Earlier in August, Coca-Cola's arch-rival PepsiCo struck a deal to buy Israeli company SodaStream for $3.2 billion - in a pitch to consumers concerned about mounting waste from soda cans and plastics in landfills worldwide. It now has more than 2,400 United Kingdom coffee shops, as well as some 1,400 outlets in 31 overseas markets. The Atlanta-based company is entering the coffee-shop market to make up for waning soft-drink demand, even as competitors such as Starbucks Corp. and JAB have already cornered many key locations.

While Coca-Cola does serve ready-made coffee from vending machines in Japan, it does not have a hot-drink category.

Paying about 1 billion pounds more than some analysts had expected, Coke will use its distribution network to supercharge Costa's expansion as it chases current coffee chain market leader Starbucks (SBUX.O) and its nearly 29,000 stores across 77 markets. She expects Coke to use the Costa name to create a range of ready-to-drink, cold-brew coffees.

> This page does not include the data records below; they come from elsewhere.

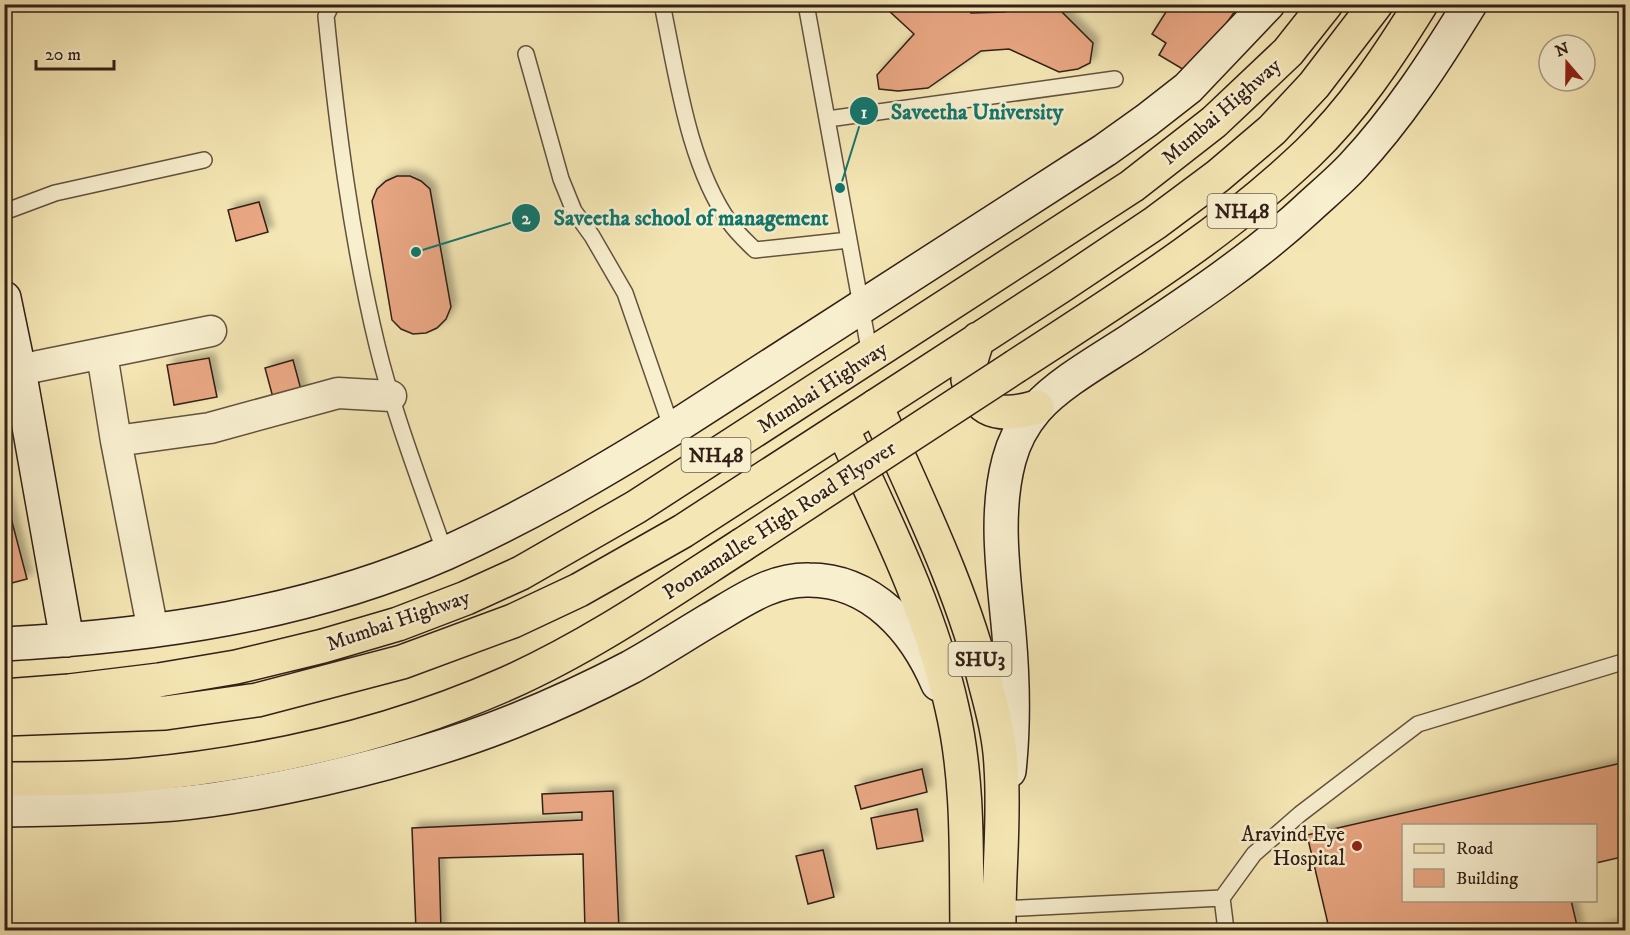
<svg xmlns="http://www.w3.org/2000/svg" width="1630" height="935" font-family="'IM FELL DW Pica',serif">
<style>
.building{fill:#e8a682;stroke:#322018;stroke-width:1.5;filter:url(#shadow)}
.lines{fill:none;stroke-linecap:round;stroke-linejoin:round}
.lane-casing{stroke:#63523f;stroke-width:18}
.street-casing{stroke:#63523f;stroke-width:33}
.secondary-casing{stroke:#322018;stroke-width:36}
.primary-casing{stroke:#322018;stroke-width:36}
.highway-casing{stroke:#322018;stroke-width:36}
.lane{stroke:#f8efcf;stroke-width:15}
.street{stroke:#f8efcf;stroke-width:30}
.secondary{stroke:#f8efcf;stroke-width:33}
.primary{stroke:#f5e7b5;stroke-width:33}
.highway{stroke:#f5e7b5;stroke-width:33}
.highway-bridge-casing{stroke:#322018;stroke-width:36;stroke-linecap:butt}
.highway-bridge{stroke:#f5e7b5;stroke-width:33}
.poi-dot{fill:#8f2418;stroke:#f8efcf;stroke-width:2}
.labels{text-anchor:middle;stroke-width:5;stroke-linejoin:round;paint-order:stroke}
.shield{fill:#f8efcf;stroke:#6d5e4f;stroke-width:1.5}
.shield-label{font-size:20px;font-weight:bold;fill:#322018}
.street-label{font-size:21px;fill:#322018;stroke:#f8efcf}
.poi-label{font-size:21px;fill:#322018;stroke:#f8efcf;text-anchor:end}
.leader{fill:none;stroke:#0f766e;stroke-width:2}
.callout-dot{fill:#0f766e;stroke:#f8efcf;stroke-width:2}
.mark-label{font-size:18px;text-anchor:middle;font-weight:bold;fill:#fff}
.callout-label{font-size:22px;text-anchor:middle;font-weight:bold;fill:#0f766e;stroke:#f8efcf;stroke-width:5;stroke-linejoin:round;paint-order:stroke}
</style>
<defs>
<filter id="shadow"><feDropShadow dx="5.5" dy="-5.5" stdDeviation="3" flood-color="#0004"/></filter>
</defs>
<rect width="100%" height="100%" fill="#f5e7b5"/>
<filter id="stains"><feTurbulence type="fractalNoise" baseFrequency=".00333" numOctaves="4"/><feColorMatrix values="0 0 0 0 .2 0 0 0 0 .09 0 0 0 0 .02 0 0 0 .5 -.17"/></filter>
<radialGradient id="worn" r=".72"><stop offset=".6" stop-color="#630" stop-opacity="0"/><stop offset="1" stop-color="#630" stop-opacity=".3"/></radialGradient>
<!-- building -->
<path class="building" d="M886 4H965L971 13 1005 12 1011 4H1061L1057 7 1093 43 1090 63 1078 69 1059 72 1009 49 981 51 928 88 898 91 879 89 877 75 914 34 887 9Z
M1171 4H1240L1191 74 1159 55 1166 43 1152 34Z
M397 176H410L421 181 430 189 451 307 446 319 437 328 426 333 413 334 401 329 392 320 372 201 377 189 386 181Z
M259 202 268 232 236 241 228 210Z
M209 358 217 397 174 405 167 365Z
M293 360 303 397 275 405 265 368Z
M4 491 27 579 4 585Z
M1626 762V856L1596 863V826H1404V900H1571L1578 930H1315L1329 928 1307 835Z
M922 769 927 792 861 809 855 786Z
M613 791 619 930H585L583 854 439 858 441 930H416L412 828 582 820V812L543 814 542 794Z
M917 809 923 841 877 849 871 818Z
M823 850 834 897 808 904 796 856Z
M1626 923V930H1594Z"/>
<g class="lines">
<!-- lane casing -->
<g class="lane-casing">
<path id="lane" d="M332 4 326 16C337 126 351 237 377 345 394 415 421 484 445 553
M662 4C677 75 688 164 730 223 737 233 747 242 755 250L849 240
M806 4 870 355
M526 54 561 179 574 211 592 236 625 293 672 429
M828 119 1115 79
M4 212 55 193 204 160
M999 909 1222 898
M1226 930 1222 898 1254 854 1300 814 1418 724 1626 661"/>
</g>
<!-- street casing -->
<g class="street-casing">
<path id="street" d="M102 354 116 441 153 631
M19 370 211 331
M116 441 210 428 338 393 391 396"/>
</g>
<!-- secondary casing -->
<g class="secondary-casing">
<path id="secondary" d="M4 298 19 370 67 640
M4 644C154 636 307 614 446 553 524 518 599 474 672 429L1105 150 1147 120 1188 88 1268 4
M1009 771C1014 725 1013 680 1009 634 1004 577 994 516 1009 460 1014 441 1024 423 1036 409 1059 383 1102 359 1131 340 1191 300 1253 259 1307 209 1322 195 1339 181 1353 166 1398 118 1435 61 1470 4
M4 810C61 809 118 808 174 804 224 800 273 790 322 779 387 764 452 746 514 721 554 705 593 687 631 667 658 652 684 635 711 619 742 601 772 579 809 580 872 580 915 630 938 684"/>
</g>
<!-- primary casing -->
<g class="primary-casing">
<path id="primary" d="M876 406C916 497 962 588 986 686 993 712 1000 739 1001 766 1005 821 998 876 999 930
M842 428C884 519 930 609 952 708 969 780 966 857 967 930"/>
</g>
<!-- highway casing -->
<g class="highway-casing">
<path id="highway" d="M978 339C973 353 968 366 968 380 969 385 971 389 974 393 987 418 1014 414 1037 407
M1016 366C1117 300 1220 237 1308 153 1353 110 1388 57 1421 4
M4 696 69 691 159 680 236 667 323 646 398 624 466 598 521 573 636 507 1132 186 1214 122 1288 52 1326 4
M4 719 165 713 257 700 402 662 513 621 579 590 683 531 1061 286 1155 223 1218 176 1272 130 1314 85 1376 4
M4 779C50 779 95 779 140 775 265 763 393 734 508 683 591 646 666 594 742 545"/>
</g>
<!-- lane -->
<use href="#lane" class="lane"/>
<!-- street -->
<use href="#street" class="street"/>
<!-- secondary -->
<use href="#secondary" class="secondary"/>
<!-- primary -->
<use href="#primary" class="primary"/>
<!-- highway -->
<use href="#highway" class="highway"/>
<!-- highway-bridge casing -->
<g class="highway-bridge-casing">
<path id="highway-bridge" d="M742 545 1016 366"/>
</g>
<!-- highway-bridge -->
<use href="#highway-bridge" class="highway-bridge"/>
</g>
<!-- markers -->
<circle class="poi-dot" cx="1357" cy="846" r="6"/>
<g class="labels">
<!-- shield labels -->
<g class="shield">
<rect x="1207.5" y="194" width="69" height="34" rx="4.5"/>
<rect x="681.5" y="438" width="69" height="34" rx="4.5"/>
<rect x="948.5" y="642" width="63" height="34" rx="4.5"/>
</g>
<g class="shield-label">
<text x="1242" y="218">NH48</text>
<text x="716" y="462">NH48</text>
<text x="980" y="666">SHU3</text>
</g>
<!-- street labels -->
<g class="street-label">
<text transform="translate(1221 111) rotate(-41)" y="7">Mumbai Highway</text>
<text transform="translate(822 387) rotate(-33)" y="7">Mumbai Highway</text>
<text transform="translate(779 520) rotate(-33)" y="7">Poonamallee High Road Flyover</text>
<text transform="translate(398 620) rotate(-19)" y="7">Mumbai Highway</text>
</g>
<!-- poi labels -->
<g class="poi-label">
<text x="1345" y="841">Aravind Eye<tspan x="1345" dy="24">Hospital</tspan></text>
</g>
</g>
<!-- callouts -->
<path class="leader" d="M840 188L864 111M416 252L526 218"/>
<g class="callout-dot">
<circle cx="840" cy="188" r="6"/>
<circle cx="416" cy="252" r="6"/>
<circle cx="864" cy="111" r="15"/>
<circle cx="526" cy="218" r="15"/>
</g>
<g class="mark-label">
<text x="864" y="118">1</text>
<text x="526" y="224">2</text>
</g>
<g class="callout-label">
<text x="977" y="119">Saveetha University</text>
<text x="691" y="225">Saveetha school of management</text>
</g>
<!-- margin -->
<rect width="1630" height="935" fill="none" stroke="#f5e7b5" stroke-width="24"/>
<rect x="6" y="6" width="1618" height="923" fill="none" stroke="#322018" stroke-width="3"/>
<rect x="12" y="12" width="1606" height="911" fill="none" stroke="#322018" stroke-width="1.5"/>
<!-- legend -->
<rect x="1402" y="824" width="195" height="78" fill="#f8efcf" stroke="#a99c86" stroke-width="1.5"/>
<rect x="1414" y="844" width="30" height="9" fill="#f5e7b5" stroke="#a99c86" stroke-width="1.5"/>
<text x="1456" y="854" font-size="18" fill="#322018">Road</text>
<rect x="1414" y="869" width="30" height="18" fill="#e8a682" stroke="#a99c86" stroke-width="1.5"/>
<text x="1456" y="884" font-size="18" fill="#322018">Building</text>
<!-- north arrow -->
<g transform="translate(1567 63) rotate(340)"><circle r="28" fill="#f8efcf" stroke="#a99c86" stroke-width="1.5"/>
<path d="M0-4.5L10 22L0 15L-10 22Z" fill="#8f2418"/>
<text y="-9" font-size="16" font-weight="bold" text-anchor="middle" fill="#322018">N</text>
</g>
<!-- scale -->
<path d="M36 60v9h78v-9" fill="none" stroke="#322018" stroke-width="3"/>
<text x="45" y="60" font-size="18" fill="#322018" stroke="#f8efcf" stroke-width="4.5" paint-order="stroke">20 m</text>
<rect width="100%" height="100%" filter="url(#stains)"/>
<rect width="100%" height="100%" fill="url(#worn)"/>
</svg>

Following pressure from activist shareholders, Whitbread revealed in April that it would spin off Costa, leaving it to concentrate on its hotel chain Premier Inn.

Nicholas Hyett, equity analyst at Hargreaves Lansdown, described the deal as "a bitter-sweet moment for Whitbread investors".

Then Coca-Cola got in touch with what Whitbread said was a "highly compelling" offer. "A significant majority" of the proceeds will be given to the shareholders, the firm added.

Whitbread shares rose as much as 19% as the sale gives the United Kingdom company a quick way out.

"However, the growth story needs to be looked at because Whitbread has made a decision to change tack, shifting away from a demerger that it said would let the coffee and hotel chains grow more rapidly in favour of a quick sale".

It says the proceeds of the buyout will be used to reduce debt, boost its pension pot, as well as giving it cash to grow its Premier Inn hotel chain in the United Kingdom and Germany.

Coca-Cola shares were slightly down Friday in mid-morning trading.